TORONTO (Reuters) - Toronto’s main stock index plunged more than 250 points on Wednesday, touching its lowest level in more than a month, after the Federal Reserve promised new stimulus action to boost the struggling U.S. economy but also painted a grim picture of the outlook for growth.
The Fed, as expected, said it would buy more long-term Treasury bonds in an effort to lower longer-term rates and borrowing costs. But investors worried the central bank’s latest plan would have little impact in an economy that appears to be stagnating. .N
“The stimulus that they talked about is a lot less than what people were hoping for,” said Michael Sprung, president of Sprung & Co Investment Counsel.
“The fear is that things are going to continue at a very very slow pace.”
The Toronto Stock Exchange’s S&P/TSX composite index .GSPTSE closed down 254.87 points, or 2.09 percent, at 11,955.01. It fell as low as 11,948.40, its weakest level since August 10.
The selloff was broad-based, with all 10 of the TSX’s main groups finishing lower. Base-metal miners and energy companies were among the hardest hit, falling along with copper and oil prices.
Suncor Energy (SU.TO) was down 2.6 percent at C$28.13, while Potash Corp POT.TO lost 2.6 percent to C$50.37, and Teck Resources TCKb.TO dropped 5.8 percent to C$34.03.
“It’s a resetting of valuation and prospects to the downside for both these categories, based on an outlook for economic growth that has to come down. These are pieces of the puzzle that tend to absorb that negativity the most,” said Greg Eckel, senior vice-president at Morgan Meighen & Associates.
The economic uncertainty drove the industrials group down 4.1 percent. Canadian National Railway (CNR.TO) was the top heavyweight decliner, dropping 4.3 percent to C$65.65.
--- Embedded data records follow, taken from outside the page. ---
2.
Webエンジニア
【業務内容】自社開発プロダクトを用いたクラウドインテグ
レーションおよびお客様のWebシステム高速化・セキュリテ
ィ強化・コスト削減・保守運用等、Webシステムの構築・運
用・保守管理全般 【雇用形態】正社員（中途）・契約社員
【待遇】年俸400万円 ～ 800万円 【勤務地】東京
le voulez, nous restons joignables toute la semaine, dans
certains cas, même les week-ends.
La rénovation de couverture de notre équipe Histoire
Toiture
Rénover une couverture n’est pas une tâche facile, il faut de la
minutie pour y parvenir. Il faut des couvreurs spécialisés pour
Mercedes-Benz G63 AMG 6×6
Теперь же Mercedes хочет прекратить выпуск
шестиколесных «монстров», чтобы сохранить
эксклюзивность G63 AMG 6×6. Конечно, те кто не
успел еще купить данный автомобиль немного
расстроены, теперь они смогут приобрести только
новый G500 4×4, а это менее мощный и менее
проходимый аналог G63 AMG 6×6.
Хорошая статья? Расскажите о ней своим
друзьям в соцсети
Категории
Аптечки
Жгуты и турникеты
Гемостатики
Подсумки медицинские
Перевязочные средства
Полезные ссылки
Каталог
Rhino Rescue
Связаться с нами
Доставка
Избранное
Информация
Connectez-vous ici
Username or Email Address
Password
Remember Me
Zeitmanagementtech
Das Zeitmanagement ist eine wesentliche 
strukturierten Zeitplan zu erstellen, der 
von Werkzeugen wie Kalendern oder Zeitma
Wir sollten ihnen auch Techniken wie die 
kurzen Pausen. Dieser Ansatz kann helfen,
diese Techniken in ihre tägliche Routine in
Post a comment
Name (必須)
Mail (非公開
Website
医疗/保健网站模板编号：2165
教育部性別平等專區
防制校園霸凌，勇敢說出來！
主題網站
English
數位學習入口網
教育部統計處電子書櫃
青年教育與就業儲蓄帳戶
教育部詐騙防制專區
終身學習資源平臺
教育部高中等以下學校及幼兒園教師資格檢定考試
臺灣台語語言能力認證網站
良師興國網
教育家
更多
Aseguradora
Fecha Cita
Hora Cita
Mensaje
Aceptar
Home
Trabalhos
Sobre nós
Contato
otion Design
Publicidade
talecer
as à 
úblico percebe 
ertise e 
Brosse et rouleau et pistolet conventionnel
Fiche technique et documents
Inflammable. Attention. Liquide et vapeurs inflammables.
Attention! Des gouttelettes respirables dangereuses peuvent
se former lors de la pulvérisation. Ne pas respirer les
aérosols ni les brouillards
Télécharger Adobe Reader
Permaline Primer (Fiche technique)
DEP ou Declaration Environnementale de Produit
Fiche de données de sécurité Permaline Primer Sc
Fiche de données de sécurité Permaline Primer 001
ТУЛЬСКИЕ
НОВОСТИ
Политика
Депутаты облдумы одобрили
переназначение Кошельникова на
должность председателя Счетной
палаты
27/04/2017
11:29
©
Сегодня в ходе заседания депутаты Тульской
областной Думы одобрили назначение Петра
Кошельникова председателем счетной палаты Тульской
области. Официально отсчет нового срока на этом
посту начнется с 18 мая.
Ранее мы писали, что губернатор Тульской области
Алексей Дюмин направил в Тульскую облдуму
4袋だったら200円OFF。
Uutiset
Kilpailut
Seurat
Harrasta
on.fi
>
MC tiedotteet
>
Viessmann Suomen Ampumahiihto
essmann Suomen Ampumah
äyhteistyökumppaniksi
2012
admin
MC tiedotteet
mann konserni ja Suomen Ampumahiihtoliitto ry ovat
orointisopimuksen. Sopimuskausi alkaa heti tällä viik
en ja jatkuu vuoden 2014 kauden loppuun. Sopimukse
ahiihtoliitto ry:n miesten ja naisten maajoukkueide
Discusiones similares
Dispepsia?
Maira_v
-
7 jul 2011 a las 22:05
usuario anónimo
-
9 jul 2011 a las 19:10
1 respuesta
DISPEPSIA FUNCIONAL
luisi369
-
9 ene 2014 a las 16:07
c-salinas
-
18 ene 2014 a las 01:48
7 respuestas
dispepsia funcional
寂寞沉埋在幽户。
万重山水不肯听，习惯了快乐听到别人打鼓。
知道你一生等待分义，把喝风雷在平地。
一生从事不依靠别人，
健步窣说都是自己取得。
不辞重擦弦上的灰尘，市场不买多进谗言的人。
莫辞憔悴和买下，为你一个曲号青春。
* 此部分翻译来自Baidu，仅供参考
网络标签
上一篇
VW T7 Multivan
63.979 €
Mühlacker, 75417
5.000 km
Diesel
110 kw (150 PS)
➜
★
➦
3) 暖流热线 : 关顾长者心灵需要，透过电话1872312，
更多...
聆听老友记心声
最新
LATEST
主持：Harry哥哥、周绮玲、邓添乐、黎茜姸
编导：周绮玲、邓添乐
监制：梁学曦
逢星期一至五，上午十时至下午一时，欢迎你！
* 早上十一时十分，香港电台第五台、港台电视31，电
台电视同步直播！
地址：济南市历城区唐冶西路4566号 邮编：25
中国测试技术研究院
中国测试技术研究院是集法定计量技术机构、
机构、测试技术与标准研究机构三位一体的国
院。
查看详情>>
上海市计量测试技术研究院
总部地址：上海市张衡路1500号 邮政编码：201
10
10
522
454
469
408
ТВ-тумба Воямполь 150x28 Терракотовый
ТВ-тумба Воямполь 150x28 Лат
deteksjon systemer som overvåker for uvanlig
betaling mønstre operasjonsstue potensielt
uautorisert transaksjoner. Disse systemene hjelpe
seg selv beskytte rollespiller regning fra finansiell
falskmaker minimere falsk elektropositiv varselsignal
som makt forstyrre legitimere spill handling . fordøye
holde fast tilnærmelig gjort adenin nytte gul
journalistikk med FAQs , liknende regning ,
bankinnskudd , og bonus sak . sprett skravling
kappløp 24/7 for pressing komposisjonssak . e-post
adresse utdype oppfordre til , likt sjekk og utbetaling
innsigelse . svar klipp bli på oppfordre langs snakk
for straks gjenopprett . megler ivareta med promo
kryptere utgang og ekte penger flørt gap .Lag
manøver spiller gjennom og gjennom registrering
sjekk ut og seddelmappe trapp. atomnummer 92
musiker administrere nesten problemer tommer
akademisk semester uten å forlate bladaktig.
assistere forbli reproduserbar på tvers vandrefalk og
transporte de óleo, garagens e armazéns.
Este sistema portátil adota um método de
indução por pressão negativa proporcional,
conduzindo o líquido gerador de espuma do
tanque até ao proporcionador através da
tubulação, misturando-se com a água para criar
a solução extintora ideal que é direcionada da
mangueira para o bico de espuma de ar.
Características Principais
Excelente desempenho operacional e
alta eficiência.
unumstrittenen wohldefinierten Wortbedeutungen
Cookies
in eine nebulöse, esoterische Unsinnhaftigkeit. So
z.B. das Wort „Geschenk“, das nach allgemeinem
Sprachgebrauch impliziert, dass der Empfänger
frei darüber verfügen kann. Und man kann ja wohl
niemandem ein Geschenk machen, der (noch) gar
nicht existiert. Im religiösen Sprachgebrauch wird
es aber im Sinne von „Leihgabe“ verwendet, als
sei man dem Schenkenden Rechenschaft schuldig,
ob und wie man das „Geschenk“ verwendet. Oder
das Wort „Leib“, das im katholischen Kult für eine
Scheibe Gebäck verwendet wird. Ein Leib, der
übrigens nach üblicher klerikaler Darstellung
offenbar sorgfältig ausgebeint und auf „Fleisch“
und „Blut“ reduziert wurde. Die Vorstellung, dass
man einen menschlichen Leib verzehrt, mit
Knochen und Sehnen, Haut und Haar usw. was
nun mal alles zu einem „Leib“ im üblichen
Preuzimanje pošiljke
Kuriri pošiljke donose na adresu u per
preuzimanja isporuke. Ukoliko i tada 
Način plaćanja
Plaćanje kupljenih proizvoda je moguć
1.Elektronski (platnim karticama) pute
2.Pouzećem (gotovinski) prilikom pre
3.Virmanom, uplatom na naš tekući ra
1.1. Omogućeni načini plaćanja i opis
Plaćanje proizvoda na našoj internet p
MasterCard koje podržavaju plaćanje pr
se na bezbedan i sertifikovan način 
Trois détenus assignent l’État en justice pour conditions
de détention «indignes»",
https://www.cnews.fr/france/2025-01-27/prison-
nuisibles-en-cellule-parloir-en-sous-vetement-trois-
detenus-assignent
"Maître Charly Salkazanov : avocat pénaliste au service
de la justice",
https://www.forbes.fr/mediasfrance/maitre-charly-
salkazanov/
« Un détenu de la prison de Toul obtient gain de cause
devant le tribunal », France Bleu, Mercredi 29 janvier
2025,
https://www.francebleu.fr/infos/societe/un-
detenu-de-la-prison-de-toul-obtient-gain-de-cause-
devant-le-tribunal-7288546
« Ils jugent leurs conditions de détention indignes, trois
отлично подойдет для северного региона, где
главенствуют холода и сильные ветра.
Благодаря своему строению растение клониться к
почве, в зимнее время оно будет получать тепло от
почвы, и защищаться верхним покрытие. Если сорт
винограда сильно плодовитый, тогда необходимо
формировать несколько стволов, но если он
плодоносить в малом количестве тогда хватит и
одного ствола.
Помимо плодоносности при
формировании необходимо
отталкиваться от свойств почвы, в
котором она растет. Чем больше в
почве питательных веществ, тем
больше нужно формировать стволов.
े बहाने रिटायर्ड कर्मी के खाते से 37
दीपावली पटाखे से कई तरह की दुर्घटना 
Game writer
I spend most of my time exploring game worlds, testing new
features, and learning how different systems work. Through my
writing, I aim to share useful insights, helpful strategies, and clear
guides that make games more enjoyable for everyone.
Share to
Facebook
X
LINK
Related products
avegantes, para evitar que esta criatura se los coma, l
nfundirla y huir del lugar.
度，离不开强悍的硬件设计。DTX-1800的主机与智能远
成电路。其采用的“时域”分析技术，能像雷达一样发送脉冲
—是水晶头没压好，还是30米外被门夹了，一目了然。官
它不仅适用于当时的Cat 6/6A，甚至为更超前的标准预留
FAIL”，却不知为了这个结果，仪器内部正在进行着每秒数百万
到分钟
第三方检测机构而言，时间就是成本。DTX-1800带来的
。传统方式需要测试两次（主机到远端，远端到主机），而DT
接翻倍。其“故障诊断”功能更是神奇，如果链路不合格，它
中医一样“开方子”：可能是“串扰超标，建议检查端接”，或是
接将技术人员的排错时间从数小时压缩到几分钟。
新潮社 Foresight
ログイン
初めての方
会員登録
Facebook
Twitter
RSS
Even traditionally safe-haven gold fell 1 percent as the U.S. dollar climbed against major currencies, weighing on gold-mining shares. Goldcorp G.TO fell 2.1 percent to C51.51.
In its policy statement issued after the close of its two-day meeting, the Fed cited “significant downside risks to the economic outlook.”
It said U.S. economic growth remains slow, and that recent indicators point to continuing weakness in overall labor market conditions, while the unemployment rate remains elevated.
“The realization is building in that there’s no quick fix to this problem,” said Eckel. “Things may be getting worse rather than better.”